_REQUIRED WORK_. Report only how many lines of the records contain the word "moving". Letter case must match.

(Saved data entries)

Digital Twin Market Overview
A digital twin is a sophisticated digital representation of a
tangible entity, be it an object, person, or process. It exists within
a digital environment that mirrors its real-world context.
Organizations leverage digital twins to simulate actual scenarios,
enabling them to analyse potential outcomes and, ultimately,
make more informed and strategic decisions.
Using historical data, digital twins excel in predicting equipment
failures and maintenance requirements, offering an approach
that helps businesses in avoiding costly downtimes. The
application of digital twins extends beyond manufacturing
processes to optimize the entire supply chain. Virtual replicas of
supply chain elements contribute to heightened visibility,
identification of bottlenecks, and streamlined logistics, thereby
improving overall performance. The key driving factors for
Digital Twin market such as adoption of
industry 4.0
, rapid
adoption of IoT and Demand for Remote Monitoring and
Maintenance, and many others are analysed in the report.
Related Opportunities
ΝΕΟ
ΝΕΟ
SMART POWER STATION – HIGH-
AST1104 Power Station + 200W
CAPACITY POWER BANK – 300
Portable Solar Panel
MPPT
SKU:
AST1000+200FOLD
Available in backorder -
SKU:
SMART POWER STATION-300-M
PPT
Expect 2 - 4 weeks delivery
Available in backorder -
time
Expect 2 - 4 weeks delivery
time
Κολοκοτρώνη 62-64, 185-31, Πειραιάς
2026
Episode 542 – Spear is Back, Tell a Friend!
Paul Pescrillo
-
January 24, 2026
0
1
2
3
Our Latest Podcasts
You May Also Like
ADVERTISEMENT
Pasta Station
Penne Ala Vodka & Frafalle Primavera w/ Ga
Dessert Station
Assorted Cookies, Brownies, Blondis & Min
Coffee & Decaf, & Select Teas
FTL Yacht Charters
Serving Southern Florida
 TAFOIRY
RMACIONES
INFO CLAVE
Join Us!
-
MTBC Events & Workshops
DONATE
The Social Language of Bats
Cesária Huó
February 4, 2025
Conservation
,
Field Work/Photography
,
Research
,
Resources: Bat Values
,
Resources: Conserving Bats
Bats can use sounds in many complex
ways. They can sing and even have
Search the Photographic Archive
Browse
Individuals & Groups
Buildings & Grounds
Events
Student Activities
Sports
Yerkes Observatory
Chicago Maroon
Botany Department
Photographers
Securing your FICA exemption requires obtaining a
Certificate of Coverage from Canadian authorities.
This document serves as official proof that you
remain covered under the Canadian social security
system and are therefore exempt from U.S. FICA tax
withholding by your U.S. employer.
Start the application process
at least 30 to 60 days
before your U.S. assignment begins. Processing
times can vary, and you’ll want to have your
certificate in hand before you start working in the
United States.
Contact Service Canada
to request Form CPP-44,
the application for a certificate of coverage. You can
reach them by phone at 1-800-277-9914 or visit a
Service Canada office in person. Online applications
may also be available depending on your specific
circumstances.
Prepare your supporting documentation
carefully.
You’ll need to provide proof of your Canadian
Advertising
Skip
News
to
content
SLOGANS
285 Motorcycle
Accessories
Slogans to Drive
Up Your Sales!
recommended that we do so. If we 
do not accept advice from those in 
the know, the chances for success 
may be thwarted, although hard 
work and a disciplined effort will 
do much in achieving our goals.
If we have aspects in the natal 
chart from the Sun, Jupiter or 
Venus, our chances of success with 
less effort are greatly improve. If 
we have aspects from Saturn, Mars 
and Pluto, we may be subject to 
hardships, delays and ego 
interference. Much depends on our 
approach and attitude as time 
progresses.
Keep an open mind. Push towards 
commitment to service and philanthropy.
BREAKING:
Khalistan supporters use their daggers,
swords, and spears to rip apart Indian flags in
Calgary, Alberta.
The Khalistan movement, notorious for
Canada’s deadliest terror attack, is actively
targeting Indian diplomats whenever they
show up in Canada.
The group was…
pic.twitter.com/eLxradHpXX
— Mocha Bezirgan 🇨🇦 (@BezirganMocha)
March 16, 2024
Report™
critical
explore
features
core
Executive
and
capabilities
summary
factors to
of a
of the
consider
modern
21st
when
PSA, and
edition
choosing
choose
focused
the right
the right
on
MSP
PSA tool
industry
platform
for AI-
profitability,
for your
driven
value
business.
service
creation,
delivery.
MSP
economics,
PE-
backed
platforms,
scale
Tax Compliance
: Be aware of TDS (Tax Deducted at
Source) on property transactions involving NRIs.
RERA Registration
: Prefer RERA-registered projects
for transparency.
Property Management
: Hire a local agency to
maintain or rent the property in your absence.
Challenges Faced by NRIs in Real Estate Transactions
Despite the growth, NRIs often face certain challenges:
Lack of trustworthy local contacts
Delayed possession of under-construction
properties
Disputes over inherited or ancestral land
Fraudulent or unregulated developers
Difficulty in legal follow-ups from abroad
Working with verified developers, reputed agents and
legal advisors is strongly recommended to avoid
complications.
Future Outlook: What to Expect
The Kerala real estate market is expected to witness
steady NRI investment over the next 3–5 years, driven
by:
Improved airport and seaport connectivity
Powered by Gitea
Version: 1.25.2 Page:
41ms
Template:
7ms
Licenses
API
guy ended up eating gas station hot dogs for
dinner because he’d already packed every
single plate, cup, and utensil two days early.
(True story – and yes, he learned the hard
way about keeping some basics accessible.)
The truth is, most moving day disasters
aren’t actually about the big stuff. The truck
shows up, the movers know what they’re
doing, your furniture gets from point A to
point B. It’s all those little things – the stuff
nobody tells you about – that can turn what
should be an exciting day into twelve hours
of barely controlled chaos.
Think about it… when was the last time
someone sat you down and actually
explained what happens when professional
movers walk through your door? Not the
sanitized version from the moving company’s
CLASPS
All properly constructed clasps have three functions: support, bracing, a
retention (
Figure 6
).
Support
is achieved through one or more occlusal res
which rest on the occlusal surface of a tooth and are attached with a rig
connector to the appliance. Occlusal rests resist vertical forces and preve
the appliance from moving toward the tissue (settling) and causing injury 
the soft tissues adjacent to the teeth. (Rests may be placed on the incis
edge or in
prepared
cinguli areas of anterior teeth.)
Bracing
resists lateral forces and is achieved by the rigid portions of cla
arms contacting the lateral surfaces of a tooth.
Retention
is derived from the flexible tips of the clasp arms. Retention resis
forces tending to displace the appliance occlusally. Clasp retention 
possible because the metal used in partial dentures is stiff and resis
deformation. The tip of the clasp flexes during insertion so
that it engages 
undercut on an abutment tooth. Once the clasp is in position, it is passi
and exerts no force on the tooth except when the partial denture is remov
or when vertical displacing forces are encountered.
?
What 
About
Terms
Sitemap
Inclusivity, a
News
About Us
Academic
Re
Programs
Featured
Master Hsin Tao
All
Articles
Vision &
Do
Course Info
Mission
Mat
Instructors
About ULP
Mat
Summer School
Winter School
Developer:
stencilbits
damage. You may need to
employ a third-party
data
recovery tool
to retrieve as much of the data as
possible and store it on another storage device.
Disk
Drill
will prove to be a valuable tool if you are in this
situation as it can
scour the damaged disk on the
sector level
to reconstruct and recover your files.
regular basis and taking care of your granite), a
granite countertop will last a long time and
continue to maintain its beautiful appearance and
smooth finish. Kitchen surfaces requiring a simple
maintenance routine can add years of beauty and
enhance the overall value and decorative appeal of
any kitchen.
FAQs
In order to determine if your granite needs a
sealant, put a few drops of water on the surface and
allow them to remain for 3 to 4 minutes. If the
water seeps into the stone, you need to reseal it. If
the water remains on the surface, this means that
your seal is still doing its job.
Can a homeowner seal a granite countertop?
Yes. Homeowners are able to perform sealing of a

_SOLUTION TO THIS TASK_. 3